Loads of Learned Lumber

Saturday, January 31, 2015

David Mitchell, _The Bone Clocks_

I WONDER WHETHER the London Review of Books has decided, so far as David Mitchell goes, that it is just not having any, thanks. Matthew Reynolds gave The Thousand Autumns of Jacob de Zoet a fairly rough handling, and Theo Tait gets downright churlish about The Bone Clocks.

Conceding that "Mitchell's dexterity, stylistic range, and ability to build fictional worlds are very impressive," Tait finds his themes "so generalized as to be entirely uninteresting," his fiction "far too cartoonish and second-hand to have any real bite." The Bone Clocks, Tait concludes, "is admirable only if you think ambition and vitality trump every other literary virtue."

The tone of the final sentence suggests that we are tyros indeed if we think ambition and vitality trump every other literary virtue. I wish he had gone on to say exactly what literary virtues we should rank more highly; he does not actually name any. The more I think about it, the more it seems to me that ambition and vitality are worthy of admiration, really, especially in the rare instances when they occur together. One can think of many works that are ambitious but lifeless, or lively but shallow. So, if Tait is willing to grant that the novel is both lively and ambitious, why does he choose to withhold whatever laurels are his to bestow?

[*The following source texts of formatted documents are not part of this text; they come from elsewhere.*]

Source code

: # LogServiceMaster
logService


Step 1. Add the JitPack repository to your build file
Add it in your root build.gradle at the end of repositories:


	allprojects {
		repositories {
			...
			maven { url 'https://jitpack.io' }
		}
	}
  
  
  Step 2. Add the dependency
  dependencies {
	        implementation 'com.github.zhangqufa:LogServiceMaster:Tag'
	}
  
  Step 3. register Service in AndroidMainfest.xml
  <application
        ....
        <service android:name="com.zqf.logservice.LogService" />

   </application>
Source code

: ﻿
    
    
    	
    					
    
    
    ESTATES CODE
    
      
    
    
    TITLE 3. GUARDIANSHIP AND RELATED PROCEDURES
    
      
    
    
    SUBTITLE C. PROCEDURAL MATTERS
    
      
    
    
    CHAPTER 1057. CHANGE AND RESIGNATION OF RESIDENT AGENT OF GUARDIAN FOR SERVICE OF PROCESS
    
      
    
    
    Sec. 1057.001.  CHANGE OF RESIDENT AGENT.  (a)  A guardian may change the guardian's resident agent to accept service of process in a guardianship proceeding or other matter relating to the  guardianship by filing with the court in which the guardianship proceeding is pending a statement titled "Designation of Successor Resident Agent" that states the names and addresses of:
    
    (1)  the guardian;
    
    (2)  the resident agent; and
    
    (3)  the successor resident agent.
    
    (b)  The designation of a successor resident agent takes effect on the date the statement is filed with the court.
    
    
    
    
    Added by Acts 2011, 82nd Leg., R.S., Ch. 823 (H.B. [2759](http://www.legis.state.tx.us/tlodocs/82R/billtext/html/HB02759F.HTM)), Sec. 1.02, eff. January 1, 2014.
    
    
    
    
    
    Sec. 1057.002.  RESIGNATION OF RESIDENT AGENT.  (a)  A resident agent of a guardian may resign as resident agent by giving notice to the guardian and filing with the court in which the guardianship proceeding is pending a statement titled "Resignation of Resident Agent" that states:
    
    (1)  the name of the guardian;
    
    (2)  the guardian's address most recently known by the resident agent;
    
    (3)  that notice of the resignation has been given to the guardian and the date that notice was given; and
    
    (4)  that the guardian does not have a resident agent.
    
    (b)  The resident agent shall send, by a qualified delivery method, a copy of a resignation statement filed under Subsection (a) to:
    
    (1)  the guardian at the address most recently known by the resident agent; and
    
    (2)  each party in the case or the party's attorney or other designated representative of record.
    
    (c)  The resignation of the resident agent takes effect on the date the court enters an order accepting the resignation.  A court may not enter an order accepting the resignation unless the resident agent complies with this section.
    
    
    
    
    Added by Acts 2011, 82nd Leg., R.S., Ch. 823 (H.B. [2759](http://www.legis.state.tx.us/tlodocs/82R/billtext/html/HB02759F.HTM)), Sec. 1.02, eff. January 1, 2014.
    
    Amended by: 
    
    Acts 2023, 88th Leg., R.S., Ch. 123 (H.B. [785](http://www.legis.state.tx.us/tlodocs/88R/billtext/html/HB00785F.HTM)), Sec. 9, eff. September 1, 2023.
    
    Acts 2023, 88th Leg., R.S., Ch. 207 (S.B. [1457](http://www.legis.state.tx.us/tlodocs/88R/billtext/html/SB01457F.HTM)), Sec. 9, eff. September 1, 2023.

Well, reviewers will be reviewers, I suppose. Among the principal characters of The Bone Clocks is a novelist who arranges that a formerly supportive reviewer who has turned nasty (Philip Hensher?) gets locked away in a South American jail for a few years.

Anyway, if you admired Cloud Atlas, and enjoyed Black Swan Green and Thousand Autumns but were ready for a return to the old razzle-dazzle, you will probably admire--as I did--the ambition and vitality of The Bone Clocks. As in Cloud Atlas, the narrative begins in the past, catches up with the present, and leaps into the future. Again, we have a kind of Manichean cosmic war of the children of light and the children of darkness, the nurturing versus the predatory; again, we have a whiff of the supernatural--not just a migrating birthmark this time, but a full-blown mythology of re-incarnation.  (Tait, showing fine critical discrimination: "the novel's supernatural underpinnings are a load of awful bollocks.") Again, we have a virtuosic handling of several types of fiction: after a chapter that could be a Young Adult novel, we have a St. Aubyn-like tale of depravity among the aristos, a novelist-coming-unglued story like Amis's The Information, a Rowling-ish wizard's battle, a post-apocalyptic scenario...

...wait, didn't we have that already, in "Sloosha's Crossing"? Yes, and it turns out, thanks to a deft touch Mitchell holds back for a few dozen pages, to be the same post-apocalyptic scenario, but in the other hemisphere. I enjoy this sort thing; not everyone does (Tait: "For the Mitchell trainspotters, there are the correspondences between this and his other novels").

Well, you can't please everyone. But whatever we want to call what Mitchell has--"ambition" and "vitality" certainly fit--he's still got it.